Weiterer Mosaikstein für Alterszentrum-Erweiterung
Die für den «Gemeindeverband Liegenschaften beim Spital Zweisimmen» zuständigen Abgeordneten aus den vier Obersimmentalischen Gemeinden stellen sich wichtige Aufgaben. Für die zentrumsnahen Spitalland-Parzellen interessieren sich verschiedene Bewerber. Die Versammlungsteilnehmer stimmten am Montagabend im Grundsatz für eine Erweiterung des Baurechts an die Alterswohnen STS AG und liessen sich über das angedachte Blaulichtzentrum für Feuerwehr, Polizei, Rettungsdienst und Zivilschutz informieren. Sie genehmigten Jahresbericht und -rechnung und eine Bürgschaft für den Umbau der Frauenarztpraxis. Für Küchenerneuerungen und wärmetechnische Sanierungen im Personalhaus werden über eine Million Franken veranschlagt.

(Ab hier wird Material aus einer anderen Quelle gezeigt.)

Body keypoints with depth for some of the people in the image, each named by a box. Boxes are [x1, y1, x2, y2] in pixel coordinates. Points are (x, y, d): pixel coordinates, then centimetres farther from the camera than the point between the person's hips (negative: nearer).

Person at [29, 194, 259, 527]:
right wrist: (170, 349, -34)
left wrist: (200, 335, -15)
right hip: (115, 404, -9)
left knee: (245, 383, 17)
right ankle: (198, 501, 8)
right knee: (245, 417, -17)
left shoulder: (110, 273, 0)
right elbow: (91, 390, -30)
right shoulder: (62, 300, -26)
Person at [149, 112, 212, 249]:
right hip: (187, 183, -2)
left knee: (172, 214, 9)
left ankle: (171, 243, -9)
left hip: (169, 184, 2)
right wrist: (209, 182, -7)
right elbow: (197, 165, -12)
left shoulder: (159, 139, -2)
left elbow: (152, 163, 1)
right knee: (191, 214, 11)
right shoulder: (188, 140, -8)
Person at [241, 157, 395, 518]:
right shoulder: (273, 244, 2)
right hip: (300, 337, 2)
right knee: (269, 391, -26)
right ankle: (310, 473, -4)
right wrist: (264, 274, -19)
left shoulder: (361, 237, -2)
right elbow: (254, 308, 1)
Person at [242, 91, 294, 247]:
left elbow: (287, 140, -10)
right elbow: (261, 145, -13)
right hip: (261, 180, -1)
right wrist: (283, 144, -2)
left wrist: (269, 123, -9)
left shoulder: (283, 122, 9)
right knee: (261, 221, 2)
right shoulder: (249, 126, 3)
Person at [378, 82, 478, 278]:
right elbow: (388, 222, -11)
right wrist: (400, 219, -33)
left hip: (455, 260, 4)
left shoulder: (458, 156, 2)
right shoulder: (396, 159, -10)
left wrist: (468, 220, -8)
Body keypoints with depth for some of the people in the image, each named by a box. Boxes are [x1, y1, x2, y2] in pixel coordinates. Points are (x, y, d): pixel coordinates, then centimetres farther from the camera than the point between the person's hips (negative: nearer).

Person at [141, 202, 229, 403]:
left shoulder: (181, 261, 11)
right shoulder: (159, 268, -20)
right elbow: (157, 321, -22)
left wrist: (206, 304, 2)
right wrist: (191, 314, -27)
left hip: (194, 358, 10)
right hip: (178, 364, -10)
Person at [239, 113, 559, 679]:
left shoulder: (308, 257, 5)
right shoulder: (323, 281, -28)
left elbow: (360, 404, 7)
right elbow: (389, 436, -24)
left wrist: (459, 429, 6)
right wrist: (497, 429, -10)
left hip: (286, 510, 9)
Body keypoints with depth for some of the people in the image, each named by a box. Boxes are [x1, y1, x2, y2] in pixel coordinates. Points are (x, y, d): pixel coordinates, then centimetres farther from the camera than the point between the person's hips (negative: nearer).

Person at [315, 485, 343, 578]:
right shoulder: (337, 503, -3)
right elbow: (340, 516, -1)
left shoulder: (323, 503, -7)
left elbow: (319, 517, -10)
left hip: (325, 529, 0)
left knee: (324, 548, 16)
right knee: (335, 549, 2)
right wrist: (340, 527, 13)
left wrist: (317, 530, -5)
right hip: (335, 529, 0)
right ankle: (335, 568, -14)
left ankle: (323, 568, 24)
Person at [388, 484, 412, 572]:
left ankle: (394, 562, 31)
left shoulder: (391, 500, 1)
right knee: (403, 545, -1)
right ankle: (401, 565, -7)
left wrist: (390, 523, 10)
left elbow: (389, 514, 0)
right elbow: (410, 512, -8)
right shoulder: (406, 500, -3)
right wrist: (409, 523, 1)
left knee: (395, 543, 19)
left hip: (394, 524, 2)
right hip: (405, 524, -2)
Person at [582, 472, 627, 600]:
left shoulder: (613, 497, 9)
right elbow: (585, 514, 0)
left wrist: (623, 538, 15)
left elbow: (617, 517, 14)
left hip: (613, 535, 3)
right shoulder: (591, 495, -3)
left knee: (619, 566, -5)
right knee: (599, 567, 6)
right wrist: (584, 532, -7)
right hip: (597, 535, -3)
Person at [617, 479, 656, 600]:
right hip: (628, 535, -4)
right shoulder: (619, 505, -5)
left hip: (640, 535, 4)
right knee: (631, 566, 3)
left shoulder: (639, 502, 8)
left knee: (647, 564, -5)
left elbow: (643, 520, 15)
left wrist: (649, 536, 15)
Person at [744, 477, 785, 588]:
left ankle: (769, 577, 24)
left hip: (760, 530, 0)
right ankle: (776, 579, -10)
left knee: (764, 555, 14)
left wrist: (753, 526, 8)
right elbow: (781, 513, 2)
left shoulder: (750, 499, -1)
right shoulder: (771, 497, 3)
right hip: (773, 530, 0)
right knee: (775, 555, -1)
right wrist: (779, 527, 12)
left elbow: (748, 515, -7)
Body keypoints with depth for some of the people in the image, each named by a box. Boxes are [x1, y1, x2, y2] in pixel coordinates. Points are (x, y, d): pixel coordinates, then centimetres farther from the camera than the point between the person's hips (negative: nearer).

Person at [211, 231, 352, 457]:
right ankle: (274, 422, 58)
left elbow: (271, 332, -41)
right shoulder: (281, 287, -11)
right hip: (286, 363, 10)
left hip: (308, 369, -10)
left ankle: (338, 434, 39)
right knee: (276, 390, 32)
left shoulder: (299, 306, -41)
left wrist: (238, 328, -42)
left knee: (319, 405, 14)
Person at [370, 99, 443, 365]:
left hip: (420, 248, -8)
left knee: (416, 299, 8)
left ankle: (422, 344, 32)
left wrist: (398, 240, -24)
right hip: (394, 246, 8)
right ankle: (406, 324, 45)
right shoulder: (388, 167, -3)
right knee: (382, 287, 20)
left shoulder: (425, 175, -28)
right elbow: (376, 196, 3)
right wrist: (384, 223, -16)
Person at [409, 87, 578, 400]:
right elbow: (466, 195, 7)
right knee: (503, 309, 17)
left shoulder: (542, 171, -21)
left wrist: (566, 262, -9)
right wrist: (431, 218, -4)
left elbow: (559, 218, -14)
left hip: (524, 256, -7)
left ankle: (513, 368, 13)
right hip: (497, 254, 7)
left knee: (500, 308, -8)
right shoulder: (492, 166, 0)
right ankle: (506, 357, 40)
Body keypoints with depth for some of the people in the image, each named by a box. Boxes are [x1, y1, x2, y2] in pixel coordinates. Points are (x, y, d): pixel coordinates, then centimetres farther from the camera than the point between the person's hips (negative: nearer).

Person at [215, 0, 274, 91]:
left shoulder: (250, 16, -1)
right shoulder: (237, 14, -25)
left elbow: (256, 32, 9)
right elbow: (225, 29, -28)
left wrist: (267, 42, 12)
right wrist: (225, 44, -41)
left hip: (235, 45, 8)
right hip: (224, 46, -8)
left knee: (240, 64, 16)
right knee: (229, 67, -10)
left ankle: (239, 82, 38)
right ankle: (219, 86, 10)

Im vergangenen Dezember hatten die GemeindebürgerInnen von Zweisimmen der Abtretung des Alterszentrums Bergsonne an die Alterswohnen STS AG im Grundsatz und grossmehrheitlich zugestimmt. Einen Grundsatzentscheid fällten am vergangenen Montag auch die Abgeordneten des «Gemeindeverband Liegenschaften beim Spital.» Sie stimmten der Baurechtserweiterung unter dem Vorbehalt zu, dass das Altersheim entweder in eine öffentliche Stiftung überführt wird, oder dass der Kanton der Übertragung an die privatrechtliche organisierte «Alterszentrum STS AG» doch noch genehmigt. Eine erste Voranfrage beim Amt für Gemeinden und Raumordnung war abschlägig behandelt worden.
Nicht nur den Ball hin- und herschieben
Präsident Kurt Trachsel zeigte sich erleichtert über die Zustimmung seiner Abgeordneten. «Es bringt nichts, wenn sich die verschiedenen beteiligten Organisationen gegenseitig den Ball hin- und herschieben. Wir haben im Interesse unserer älteren Mitbewohner zu denken und zu handeln. Die nach Saanen «ausgelagerten» Altersheimbewohner warten auf die Rückkehr ins Simmental».
Alterszentrum:
Umwandlung in eine Stiftung?
Angesichts der komplexen Eigentümerstrukturen ist nach diesem Entscheid auch die Alterswohnen STS AG gefordert. Es drängt sich auf, dass die – vor allem im Obersimmental und im Saanenland tätige – Organisation in eine Stiftung überführt wird. Damit würden einige der heiklen rechtlichen Fragen einer Lösung zugeführt.
Investitionen in Millionenhöhe geplant
Der Präsident des Gemeindeverbands legte auch Rechenschaft über ein arbeitsreiches Jahr ab: Im Personalhaus wurde eine WLAN-Anlage eingerichtet. Für die Sanierung der Küchen läuft die Phase der Submission. Die wärmetechnische Sanierung des Gebäudes und die Sanierung der Balkone sind in Abklärung. Man rechnet mit Kosten von einer Million Franken.
Bürgschaft für Frauenarztpraxis
Für die Weiterführung, bzw. Weitervermietung der Frauenarztpraxis waren bauliche Sanierungsmassnahmen erforderlich. Der Verband hat die «bauseitigen» Massnahmen finanziert und stimmte ausserdem einer Bürgschaft an das neue Ärztepaar in der Höhe von 180’000 Franken zu. Damit wurden Mobiliar und nichtmedizinische Einrichtungen finanziert.
Blaulichtzentrum statt Migros?
Dem Gemeindeverband für die Liegenschaften beim Spital wird bei der Verwaltung seiner Liegenschaften die Arbeit auch in Zukunft nicht ausgehen. Neben den beschriebenen baulichen Aufgaben, werden in naher Zukunft Entscheide in Sachen Spitalland gefragt sein.
Derzeit geben sich die Interessenten «die Klinke in die Hand». Nachdem das Interesse der Migros für eine Bauparzelle nicht mehr vorhanden ist, laufen gemeindeseits Abklärungen für die Errichtung eines Blaulicht-Zentrums für Feuerwehr, Polizei, Rettungsdienst und Zivilschutz. Präsident Kurt Trachsel dazu: «Nach den Legatsbestimmungen hat das Spitalland öffentlichen Zwecken zu dienen. Der daraus generierte Erlös ist aber zwingend wieder im Gesundheitsbereich einzusetzen.»